My work examines the expectations placed on women, inviting reflection through honesty, humor, and quiet defiance. I've explored what happens when women don't feel safe in their daily lives and how external pressure from religious expectations can harm a marriage instead of supporting it. My most personal work reveals the lasting damage that the trauma of sexual assault can leave on the human body and soul.
My artistic process, which is lengthy and repetitive, becomes a meditation on "women's work" — the painstaking labor, both mental and physical — that has historically been dismissed as merely decorative or utilitarian instead of as the product of a fertile and creative mind. By transforming quilts into non-functional sculptural works that invite viewers to think about concepts that may be controversial, I question the notion that crafts cannot be used to create fine art while also commenting on the invisibility of women's labor.
In 2025, I’m shifting my focus from personal stories to an issue every woman I’ve spoken with recognizes: unacknowledged and unreciprocated emotional labor.
Bio
Susan Allred is a mixed media artist who works primarily with fiber to explore the ways it affects and reflects our daily lives.
In May 2022, How Does Your Armor Grow was awarded First Place at the 2022 Annual Juried Art Show. In May 2020, Allred’s mixed media piece Invitation to a Tea Party was awarded Best in Show at Mesa Community College’s 2020 Annual Juried Student Art Show. In July 2020, she received a grant from The Carmody Foundation’s Art For Good Arizona Project. In 2019, her fiber sculpture Bound was selected to appear at the Eric Fischl Vanguard Showcase, at the Phoenix Art Museum and in the Eric Fischl Gallery, where it was awarded Second Place in the 3D Media category.

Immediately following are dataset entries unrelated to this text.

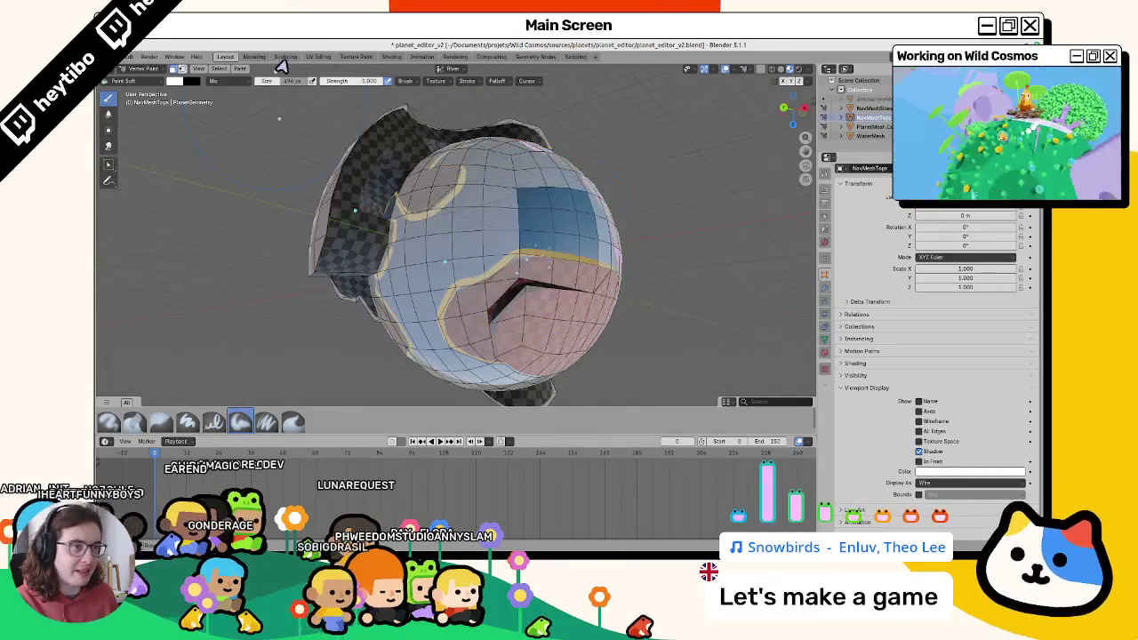
click(182, 81)
drag(253, 106, 253, 164)
mouse_move(406, 160)
middle_down()
mouse_move(368, 216)
mouse_move(447, 293)
mouse_move(417, 264)
middle_up()
key(shift+k)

Allred was an artist member at Eye Lounge contemporary art space from February 2020 — May 2023 and served as co-president from January 2022 — May 2023. During a three-month residency at the Ceramics Research Center at the ASU Art Musuem, Allred was given the time and space to scale up her work, and she created two large versions of her Walking Skirts series, which explore the costs women pay for exercising their freedoms.
She lives and works in Tempe, Arizona.